:: Teks Bacaan ::
Saya dan teman saya yang lain nyengir, dan berkomentar,
“Berat ya?”, “Aku ga paham”,

Hehehe...berat karena ga paham yang diomongin itu apa soalnya (Ampun, Mim). Setelah lama kami mengobrol di warung itu, kami memiliki kesimpulan yang sama, bahwa hidup anak-anak jalanan itu penuh tantangan, yang membuat mereka lebih dewasa sebelum waktunya. Seharusnya kami lebih banyak bersyukur karena mendapat kesempatan yang lebih baik dari mereka.

Ya, lagi-lagi saya mendapat hikmah dari adik-adik saya di jalan. Selalu seperti itu. Mereka mampu membuat saya makin mencintai mereka.


**********
Menjelang ashar, saya dan teman-teman saya memutuskan untuk pulang. Kami pun berpisah, saya berbeda arah dengan mereka. Di perjalanan pulang, saya mendapat kabar bahwa anak-anak yang ditangkap itu tidak bisa pulang hari ini, mereka ditahan sampai keesokan harinya. Itu pun berhasil setelah yayasan meminta bantuan KPAID.

:: Petunjuk Tugas ::
A. Dalam teks bacaan tentang anak-anak jalanan di atas, tuliskan satu per satu setiap kalimat pada paragraf yang diawali kata "Menjelang ashar".
B. Lanjutkan teks bacaan tentang anak-anak jalanan di atas, dimulai tepat setelah kalimat terakhirnya.

:: Bagian Data ::
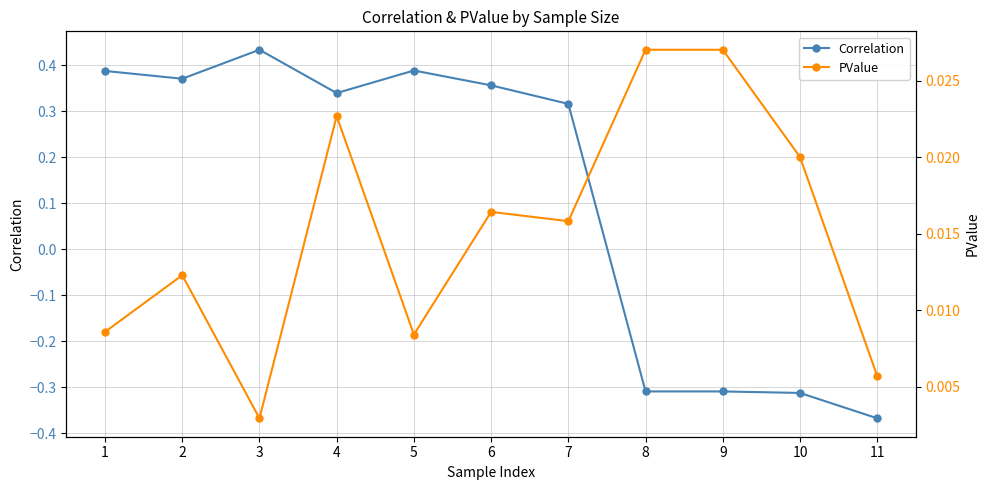

Which category has the highest value across all series?

3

:: Jawaban Tugas ::
A.
1. Menjelang ashar, saya dan teman-teman saya memutuskan untuk pulang.
2. Kami pun berpisah, saya berbeda arah dengan mereka.
3. Di perjalanan pulang, saya mendapat kabar bahwa anak-anak yang ditangkap itu tidak bisa pulang hari ini, mereka ditahan sampai keesokan harinya.
4. Itu pun berhasil setelah yayasan meminta bantuan KPAID.

B.
Saya memberitahu teman saya berita itu,,kami miris. Salah satu balasan dari teman saya: Iya, don’t know what to say..padahal mungkin ini Cuma sebagian kecil pengalaman hidup yang sudah biasa mereka alami. Hari ini penuh pelajaran berharga..

Saya hampir menangis sewaktu membaca SMS dari teman saya itu. Padahal mungkin isinya sangat biasa, tapi bayangan mereka yang berjuang untuk hidup itu membuat semuanya tak lagi biasa.

Ada Donto, anak berumur 5 tahun, dengan helm dan spon busa untuk mengelap mobil atau motor yang lewat. Risma, bocah cantik 8 tahun yang bersuara bagus (Lagu favoritnya “Penganten Anyar” :D). Sri, anak pendiam yang rajin sekolah dan berulangkali meminta saya mengajari bahasa Arab (padahal saya juga ga bisa, hehe). Angga, Nia, Iki, Fahmi, dan anak-anak yang lainnya..


Bayangan mereka berlarian saat polisi datang merazia, ah apa ya yang mereka lakukan malam hari di kantor polisi? Tapi pasti mereka tetap ceria, dasar anak-anak! Pasti mereka tengah bermain, mencari kesenangan di sela-sela kerasnya hidup. Saya tersenyum saat ingat mereka pun lebih sering bermain di jalan daripada bekerja. Ya, selalu ada pelangi di mata mereka. Pelangi yang tidak akan hilang selama mereka berjuang untuk menjalani kehidupan.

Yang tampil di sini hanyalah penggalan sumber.